The school sued the city in state and federal court. The latter was dismissed, but the former — the case now under review — chugged through the system. After filing the state lawsuit, the school applied for city permits, and a judge allowed it to reopen for 15 days, but it continued to operate after that window expired.

At the city's request, a judge ordered the school to close in September.

“There is no statutory right to operate the business of one's choosing in the location of one's choice,” Garcia said in court documents.


Jan. 29, 2010: City sends Scholars Academic Foundation a notice of violation for missing permits. City does not receive response.

Feb. 24, 2010: Fire inspector “yellow-tags,” or shuts down, the school.

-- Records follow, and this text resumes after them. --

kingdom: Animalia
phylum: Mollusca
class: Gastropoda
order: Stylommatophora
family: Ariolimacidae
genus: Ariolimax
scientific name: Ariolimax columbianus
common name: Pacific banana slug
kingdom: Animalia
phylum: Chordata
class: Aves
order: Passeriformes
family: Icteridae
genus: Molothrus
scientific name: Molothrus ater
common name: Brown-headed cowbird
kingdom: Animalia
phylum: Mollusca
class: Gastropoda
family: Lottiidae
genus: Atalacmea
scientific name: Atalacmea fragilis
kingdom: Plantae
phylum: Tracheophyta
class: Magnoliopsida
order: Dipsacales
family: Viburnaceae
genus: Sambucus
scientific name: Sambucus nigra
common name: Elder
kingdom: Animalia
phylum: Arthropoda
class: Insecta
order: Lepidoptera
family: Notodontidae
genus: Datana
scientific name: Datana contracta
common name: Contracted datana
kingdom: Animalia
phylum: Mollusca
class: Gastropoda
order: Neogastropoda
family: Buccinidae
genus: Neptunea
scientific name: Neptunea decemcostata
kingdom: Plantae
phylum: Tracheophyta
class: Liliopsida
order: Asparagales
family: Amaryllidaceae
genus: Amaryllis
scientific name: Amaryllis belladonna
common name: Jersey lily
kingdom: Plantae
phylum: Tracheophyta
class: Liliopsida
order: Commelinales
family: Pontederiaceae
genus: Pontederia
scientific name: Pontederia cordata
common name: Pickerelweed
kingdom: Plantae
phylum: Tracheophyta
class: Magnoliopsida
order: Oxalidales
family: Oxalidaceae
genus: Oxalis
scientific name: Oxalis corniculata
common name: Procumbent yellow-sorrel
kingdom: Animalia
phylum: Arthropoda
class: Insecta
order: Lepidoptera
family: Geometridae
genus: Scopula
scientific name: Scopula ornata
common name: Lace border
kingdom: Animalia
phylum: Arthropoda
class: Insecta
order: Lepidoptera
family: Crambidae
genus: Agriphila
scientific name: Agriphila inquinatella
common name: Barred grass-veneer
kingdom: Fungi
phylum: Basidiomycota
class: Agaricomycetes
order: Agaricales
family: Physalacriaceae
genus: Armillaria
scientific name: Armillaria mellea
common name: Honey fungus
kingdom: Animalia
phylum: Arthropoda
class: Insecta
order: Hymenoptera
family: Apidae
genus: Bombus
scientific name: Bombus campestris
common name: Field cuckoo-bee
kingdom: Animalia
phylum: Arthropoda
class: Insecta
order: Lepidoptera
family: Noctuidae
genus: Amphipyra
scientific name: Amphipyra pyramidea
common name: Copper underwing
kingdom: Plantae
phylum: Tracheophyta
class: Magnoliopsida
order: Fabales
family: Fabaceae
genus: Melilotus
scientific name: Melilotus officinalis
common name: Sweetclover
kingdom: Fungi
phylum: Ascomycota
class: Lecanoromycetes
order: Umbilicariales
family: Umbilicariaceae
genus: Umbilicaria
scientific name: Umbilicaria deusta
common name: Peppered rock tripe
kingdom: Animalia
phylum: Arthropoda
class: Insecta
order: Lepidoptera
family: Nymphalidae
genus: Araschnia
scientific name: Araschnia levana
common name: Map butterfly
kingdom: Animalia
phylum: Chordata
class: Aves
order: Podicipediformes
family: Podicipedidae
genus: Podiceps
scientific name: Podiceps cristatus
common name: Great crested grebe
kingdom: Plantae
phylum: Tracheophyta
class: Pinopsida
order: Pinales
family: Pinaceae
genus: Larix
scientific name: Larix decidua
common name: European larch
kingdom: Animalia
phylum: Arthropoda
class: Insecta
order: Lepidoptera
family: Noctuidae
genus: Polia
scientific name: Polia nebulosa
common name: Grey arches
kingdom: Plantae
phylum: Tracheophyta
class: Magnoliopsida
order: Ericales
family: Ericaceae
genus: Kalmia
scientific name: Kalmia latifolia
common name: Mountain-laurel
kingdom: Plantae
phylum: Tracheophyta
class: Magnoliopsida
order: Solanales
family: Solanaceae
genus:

April 1, 2010: Scholars Academic Foundation files lawsuit against the city in Los Angeles County Superior Court. Around the same time, it files a case in U.S. District Court, Central District of California.

April 5, 2010: Temporary court order allows school to occupy building for 15 days.

April 8, 2010: School applies for city permits.

April 19, 2010: City officials discover application checks bounced.

April 20, 2010: Temporary order to occupy building expires.

July 8, 2010: Federal court dismisses case.

July 27, 2010: City rejects incomplete permit application.

Sept 4, 2010: Temporary court order issued for school closure.

April 24, 2012: Judge takes case under review and says decision will take some time.